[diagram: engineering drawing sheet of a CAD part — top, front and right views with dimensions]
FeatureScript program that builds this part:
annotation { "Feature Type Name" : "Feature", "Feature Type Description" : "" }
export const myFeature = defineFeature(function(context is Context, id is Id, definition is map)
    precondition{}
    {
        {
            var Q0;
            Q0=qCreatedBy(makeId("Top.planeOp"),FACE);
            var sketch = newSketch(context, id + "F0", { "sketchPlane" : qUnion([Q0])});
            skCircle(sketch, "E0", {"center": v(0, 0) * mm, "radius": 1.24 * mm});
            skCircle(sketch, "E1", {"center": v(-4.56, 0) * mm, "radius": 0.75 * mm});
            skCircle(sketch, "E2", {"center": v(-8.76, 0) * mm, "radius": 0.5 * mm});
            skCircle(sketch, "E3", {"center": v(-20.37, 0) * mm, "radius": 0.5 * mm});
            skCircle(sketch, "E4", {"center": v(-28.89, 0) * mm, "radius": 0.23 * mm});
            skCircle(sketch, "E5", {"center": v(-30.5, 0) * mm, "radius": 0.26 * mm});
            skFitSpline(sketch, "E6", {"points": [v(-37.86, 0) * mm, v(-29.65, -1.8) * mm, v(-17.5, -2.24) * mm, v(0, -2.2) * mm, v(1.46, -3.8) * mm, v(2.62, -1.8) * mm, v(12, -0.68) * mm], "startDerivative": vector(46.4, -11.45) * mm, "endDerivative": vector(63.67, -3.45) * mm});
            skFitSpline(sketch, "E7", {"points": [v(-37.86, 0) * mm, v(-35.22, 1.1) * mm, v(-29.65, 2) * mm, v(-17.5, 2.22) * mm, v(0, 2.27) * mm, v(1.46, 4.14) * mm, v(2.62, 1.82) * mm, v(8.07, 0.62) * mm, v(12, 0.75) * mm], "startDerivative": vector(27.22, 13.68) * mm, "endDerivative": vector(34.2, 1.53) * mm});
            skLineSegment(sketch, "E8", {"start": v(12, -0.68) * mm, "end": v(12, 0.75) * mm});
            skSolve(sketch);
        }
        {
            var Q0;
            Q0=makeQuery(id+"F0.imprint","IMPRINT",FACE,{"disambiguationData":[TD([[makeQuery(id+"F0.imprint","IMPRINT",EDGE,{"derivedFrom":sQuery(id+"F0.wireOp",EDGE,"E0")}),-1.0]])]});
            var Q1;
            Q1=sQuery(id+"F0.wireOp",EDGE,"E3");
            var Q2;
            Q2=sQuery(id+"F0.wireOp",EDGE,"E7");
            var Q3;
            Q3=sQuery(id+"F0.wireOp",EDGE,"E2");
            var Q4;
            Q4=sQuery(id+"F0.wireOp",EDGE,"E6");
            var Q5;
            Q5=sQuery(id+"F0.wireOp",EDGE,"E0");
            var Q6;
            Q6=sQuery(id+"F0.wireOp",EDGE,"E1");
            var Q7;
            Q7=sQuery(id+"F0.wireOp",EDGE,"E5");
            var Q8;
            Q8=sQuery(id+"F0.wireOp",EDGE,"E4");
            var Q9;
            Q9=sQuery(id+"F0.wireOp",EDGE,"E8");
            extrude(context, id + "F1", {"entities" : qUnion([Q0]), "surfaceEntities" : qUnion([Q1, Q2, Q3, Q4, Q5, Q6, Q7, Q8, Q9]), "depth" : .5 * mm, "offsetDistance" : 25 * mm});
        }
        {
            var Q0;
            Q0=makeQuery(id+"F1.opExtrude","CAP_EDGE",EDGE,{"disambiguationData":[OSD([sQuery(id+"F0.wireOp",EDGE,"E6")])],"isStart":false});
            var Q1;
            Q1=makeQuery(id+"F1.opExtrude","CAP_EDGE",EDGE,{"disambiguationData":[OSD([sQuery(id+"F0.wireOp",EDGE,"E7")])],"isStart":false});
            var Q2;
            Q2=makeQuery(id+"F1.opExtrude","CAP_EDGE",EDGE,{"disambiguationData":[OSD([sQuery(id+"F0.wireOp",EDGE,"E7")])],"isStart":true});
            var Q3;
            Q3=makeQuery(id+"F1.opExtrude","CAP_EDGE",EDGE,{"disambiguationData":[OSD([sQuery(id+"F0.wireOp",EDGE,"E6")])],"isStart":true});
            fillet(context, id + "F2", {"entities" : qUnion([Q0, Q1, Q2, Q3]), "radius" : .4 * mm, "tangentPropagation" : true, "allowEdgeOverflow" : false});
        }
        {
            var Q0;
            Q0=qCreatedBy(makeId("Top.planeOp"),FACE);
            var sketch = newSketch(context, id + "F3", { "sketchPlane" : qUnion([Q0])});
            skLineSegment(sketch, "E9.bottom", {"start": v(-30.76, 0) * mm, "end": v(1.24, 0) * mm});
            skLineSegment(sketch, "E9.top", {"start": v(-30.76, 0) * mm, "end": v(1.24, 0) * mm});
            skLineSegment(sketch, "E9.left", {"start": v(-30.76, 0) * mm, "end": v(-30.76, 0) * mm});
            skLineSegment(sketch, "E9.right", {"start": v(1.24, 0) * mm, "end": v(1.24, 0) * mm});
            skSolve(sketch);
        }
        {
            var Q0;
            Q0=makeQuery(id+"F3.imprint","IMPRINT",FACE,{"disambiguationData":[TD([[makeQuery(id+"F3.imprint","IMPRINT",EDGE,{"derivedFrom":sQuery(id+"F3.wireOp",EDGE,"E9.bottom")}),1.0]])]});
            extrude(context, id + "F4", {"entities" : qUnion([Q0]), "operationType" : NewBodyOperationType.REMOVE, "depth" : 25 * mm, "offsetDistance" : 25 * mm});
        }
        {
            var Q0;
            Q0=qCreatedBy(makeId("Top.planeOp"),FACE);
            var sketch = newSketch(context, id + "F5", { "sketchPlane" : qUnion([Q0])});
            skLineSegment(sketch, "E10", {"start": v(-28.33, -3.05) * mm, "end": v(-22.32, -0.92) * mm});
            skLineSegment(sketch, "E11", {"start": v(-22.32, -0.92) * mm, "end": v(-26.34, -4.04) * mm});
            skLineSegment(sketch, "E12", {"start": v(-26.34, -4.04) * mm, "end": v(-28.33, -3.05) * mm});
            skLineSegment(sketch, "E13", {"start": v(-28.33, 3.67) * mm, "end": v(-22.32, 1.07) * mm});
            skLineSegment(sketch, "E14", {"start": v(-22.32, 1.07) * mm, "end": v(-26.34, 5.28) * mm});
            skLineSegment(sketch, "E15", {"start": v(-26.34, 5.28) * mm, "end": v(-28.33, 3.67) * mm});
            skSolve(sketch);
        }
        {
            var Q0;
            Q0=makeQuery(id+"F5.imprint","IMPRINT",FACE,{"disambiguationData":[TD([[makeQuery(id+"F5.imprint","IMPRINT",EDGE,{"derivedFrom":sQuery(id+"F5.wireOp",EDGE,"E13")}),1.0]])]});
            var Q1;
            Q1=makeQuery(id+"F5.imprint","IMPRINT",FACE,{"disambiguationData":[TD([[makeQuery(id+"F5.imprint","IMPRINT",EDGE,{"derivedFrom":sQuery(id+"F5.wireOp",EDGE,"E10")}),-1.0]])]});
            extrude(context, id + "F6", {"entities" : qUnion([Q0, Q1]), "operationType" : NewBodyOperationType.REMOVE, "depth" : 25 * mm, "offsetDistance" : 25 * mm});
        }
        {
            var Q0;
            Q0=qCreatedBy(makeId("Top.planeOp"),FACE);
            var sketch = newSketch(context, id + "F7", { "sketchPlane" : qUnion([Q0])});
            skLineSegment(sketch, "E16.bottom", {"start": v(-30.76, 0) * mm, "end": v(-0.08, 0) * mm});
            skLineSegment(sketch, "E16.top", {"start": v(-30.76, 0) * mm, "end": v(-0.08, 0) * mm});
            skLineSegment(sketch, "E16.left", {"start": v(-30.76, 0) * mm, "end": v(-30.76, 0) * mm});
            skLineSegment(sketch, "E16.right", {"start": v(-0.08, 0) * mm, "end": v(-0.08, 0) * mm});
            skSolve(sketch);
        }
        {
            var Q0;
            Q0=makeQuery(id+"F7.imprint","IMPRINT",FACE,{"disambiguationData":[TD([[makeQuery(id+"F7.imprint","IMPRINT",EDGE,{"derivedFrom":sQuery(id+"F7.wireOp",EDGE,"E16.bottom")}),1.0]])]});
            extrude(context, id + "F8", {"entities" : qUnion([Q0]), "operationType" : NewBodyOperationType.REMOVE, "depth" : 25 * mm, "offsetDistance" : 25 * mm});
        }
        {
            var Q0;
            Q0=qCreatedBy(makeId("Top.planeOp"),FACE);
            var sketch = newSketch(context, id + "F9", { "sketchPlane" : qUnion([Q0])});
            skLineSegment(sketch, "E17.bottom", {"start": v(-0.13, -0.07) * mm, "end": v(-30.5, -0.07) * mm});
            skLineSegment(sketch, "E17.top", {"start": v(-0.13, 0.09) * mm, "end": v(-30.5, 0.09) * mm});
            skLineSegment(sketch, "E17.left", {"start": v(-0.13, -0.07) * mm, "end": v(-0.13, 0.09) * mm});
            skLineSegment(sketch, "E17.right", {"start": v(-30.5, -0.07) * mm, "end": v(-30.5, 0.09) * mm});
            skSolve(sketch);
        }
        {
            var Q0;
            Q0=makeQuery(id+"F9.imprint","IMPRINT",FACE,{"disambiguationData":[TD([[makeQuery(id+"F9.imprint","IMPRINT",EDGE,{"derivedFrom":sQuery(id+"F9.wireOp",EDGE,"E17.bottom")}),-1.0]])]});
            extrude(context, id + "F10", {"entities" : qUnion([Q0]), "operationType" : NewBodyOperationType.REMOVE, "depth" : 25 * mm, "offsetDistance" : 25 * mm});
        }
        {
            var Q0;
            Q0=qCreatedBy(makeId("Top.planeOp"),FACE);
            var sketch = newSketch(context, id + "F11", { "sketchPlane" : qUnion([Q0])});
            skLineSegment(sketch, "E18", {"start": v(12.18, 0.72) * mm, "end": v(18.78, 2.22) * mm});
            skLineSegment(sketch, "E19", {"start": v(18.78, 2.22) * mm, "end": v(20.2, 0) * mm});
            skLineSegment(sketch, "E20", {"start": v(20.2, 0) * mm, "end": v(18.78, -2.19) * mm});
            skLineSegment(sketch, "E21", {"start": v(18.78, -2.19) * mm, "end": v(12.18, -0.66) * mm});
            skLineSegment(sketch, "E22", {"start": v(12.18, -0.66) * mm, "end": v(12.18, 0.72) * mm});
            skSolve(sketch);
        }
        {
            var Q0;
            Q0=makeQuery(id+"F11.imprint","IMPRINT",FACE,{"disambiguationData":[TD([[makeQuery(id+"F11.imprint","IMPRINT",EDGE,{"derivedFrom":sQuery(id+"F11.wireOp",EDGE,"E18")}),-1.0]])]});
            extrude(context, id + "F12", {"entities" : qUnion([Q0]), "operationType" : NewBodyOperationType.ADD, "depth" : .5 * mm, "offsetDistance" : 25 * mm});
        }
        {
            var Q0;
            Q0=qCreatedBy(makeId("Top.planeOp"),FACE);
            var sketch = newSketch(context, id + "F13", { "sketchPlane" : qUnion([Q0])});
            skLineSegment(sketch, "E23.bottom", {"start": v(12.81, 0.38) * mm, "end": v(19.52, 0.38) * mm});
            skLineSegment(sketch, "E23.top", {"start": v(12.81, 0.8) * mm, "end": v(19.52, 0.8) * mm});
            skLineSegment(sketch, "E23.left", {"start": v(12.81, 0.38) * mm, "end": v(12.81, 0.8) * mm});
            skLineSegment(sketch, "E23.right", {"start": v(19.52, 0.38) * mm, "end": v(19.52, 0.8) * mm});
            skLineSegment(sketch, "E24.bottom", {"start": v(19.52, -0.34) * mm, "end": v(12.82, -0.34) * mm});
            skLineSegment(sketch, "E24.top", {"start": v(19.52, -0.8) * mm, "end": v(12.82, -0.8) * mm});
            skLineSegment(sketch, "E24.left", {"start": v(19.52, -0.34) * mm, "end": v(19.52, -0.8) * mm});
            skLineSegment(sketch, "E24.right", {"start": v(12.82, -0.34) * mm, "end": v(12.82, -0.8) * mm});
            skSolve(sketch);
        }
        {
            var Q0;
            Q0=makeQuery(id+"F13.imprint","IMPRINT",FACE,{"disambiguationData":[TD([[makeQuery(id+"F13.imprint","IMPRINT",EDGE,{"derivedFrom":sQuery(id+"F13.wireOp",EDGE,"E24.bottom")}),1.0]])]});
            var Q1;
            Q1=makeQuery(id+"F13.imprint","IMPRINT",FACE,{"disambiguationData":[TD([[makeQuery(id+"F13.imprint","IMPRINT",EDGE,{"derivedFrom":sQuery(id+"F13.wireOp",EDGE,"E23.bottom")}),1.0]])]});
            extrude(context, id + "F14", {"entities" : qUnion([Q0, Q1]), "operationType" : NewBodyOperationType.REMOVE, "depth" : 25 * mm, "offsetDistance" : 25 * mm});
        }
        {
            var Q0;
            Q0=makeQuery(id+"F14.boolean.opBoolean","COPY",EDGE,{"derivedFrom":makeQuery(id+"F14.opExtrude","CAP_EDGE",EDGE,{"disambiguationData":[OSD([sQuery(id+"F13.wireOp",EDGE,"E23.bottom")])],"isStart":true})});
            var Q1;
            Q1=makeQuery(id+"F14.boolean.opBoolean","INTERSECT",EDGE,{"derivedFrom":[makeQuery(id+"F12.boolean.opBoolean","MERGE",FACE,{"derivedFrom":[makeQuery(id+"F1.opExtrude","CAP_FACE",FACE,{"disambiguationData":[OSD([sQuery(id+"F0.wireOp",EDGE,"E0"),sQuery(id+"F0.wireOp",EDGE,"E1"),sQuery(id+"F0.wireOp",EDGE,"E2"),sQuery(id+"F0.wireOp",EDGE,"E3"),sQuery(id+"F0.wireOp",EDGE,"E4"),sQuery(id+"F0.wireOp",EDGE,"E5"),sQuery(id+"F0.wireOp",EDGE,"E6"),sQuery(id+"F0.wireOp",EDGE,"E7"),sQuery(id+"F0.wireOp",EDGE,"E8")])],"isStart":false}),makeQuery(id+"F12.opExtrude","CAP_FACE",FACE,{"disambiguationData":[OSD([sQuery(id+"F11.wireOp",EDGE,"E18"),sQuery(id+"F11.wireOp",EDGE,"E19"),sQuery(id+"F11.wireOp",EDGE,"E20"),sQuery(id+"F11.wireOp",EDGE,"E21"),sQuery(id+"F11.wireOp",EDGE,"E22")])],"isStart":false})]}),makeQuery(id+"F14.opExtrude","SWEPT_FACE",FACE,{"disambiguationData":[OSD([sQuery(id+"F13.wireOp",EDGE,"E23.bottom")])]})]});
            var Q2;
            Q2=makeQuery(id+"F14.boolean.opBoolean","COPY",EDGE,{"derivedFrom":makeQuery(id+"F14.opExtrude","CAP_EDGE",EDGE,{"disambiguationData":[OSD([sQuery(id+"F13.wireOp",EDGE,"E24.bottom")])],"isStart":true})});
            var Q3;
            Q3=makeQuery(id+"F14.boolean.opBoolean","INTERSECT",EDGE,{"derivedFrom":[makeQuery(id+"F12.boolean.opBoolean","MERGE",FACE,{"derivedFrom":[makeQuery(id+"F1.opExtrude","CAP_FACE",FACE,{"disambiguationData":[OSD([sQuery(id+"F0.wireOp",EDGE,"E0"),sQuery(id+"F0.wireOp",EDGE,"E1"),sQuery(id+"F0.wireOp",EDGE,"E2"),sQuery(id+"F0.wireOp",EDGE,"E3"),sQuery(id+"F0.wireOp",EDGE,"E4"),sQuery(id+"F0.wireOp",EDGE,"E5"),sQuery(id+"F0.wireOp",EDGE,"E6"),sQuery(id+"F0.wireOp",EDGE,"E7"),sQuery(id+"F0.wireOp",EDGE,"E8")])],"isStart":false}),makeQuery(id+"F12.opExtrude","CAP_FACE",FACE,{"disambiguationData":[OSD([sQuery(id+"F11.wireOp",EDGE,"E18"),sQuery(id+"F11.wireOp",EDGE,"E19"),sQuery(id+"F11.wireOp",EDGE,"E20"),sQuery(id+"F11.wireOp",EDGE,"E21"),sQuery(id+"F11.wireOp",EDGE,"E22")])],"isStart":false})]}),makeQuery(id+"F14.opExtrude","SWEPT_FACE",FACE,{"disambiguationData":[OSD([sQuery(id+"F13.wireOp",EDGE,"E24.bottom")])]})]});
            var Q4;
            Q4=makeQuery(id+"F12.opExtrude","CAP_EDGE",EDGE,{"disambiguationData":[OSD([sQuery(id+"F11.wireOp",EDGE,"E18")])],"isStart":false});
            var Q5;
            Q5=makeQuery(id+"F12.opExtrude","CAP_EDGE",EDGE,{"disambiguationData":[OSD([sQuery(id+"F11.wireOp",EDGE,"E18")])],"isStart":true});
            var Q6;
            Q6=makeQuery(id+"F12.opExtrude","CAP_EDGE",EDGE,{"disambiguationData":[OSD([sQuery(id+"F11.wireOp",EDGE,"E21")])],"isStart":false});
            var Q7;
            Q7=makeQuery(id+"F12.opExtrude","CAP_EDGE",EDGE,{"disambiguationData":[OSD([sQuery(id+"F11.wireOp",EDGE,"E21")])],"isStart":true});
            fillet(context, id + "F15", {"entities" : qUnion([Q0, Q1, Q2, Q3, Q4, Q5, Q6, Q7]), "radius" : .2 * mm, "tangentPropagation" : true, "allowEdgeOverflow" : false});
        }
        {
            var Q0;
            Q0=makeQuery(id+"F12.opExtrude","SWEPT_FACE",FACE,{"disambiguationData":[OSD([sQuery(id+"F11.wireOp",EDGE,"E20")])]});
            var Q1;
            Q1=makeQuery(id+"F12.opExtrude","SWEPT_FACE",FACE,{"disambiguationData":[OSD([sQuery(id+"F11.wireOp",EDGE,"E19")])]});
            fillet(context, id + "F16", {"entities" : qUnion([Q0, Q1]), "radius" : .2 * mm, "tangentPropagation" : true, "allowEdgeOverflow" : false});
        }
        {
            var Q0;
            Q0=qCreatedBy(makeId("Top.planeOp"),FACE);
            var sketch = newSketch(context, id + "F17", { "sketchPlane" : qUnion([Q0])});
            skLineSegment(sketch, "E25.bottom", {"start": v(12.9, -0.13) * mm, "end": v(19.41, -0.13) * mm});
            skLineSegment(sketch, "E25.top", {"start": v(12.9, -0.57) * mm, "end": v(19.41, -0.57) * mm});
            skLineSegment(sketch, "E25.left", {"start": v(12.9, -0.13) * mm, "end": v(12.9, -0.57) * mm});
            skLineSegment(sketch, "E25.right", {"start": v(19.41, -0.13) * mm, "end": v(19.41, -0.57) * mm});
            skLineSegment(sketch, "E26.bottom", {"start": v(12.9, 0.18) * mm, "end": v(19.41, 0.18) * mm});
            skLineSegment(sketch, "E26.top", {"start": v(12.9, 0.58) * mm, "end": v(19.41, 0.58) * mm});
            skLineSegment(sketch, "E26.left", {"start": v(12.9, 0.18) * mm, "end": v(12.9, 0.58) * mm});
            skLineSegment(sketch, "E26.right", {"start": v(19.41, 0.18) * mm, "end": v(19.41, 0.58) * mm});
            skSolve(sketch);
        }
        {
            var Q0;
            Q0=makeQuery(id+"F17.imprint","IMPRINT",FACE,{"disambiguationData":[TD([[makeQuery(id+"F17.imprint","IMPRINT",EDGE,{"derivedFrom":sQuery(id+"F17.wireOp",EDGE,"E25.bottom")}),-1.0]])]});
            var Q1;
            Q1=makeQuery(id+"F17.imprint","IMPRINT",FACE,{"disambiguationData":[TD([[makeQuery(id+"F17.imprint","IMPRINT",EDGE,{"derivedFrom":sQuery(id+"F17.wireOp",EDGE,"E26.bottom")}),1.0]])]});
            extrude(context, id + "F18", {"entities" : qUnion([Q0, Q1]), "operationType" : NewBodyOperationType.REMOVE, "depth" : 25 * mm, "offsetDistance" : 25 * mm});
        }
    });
------------
§ **Условие задачи**: Оформите строки записей, начиная с самого начала и заканчивая строкой с «mm, v(-29.65, -1.8)», в виде JSON-списка строк, по одному элементу на каждую строку. Пустые строки пропустите.

§ **Решение ниже**:
[
  "[diagram: engineering drawing sheet of a CAD part — top, front and right views with dimensions]",
  "FeatureScript program that builds this part:",
  "annotation { \"Feature Type Name\" : \"Feature\", \"Feature Type Description\" : \"\" }",
  "export const myFeature = defineFeature(function(context is Context, id is Id, definition is map)",
  "    precondition{}",
  "    {",
  "        {",
  "            var Q0;",
  "            Q0=qCreatedBy(makeId(\"Top.planeOp\"),FACE);",
  "            var sketch = newSketch(context, id + \"F0\", { \"sketchPlane\" : qUnion([Q0])});",
  "            skCircle(sketch, \"E0\", {\"center\": v(0, 0) * mm, \"radius\": 1.24 * mm});",
  "            skCircle(sketch, \"E1\", {\"center\": v(-4.56, 0) * mm, \"radius\": 0.75 * mm});",
  "            skCircle(sketch, \"E2\", {\"center\": v(-8.76, 0) * mm, \"radius\": 0.5 * mm});",
  "            skCircle(sketch, \"E3\", {\"center\": v(-20.37, 0) * mm, \"radius\": 0.5 * mm});",
  "            skCircle(sketch, \"E4\", {\"center\": v(-28.89, 0) * mm, \"radius\": 0.23 * mm});",
  "            skCircle(sketch, \"E5\", {\"center\": v(-30.5, 0) * mm, \"radius\": 0.26 * mm});",
  "            skFitSpline(sketch, \"E6\", {\"points\": [v(-37.86, 0) * mm, v(-29.65, -1.8) * mm, v(-17.5, -2.24) * mm, v(0, -2.2) * mm, v(1.46, -3.8) * mm, v(2.62, -1.8) * mm, v(12, -0.68) * mm], \"startDerivative\": vector(46.4, -11.45) * mm, \"endDerivative\": vector(63.67, -3.45) * mm});"
]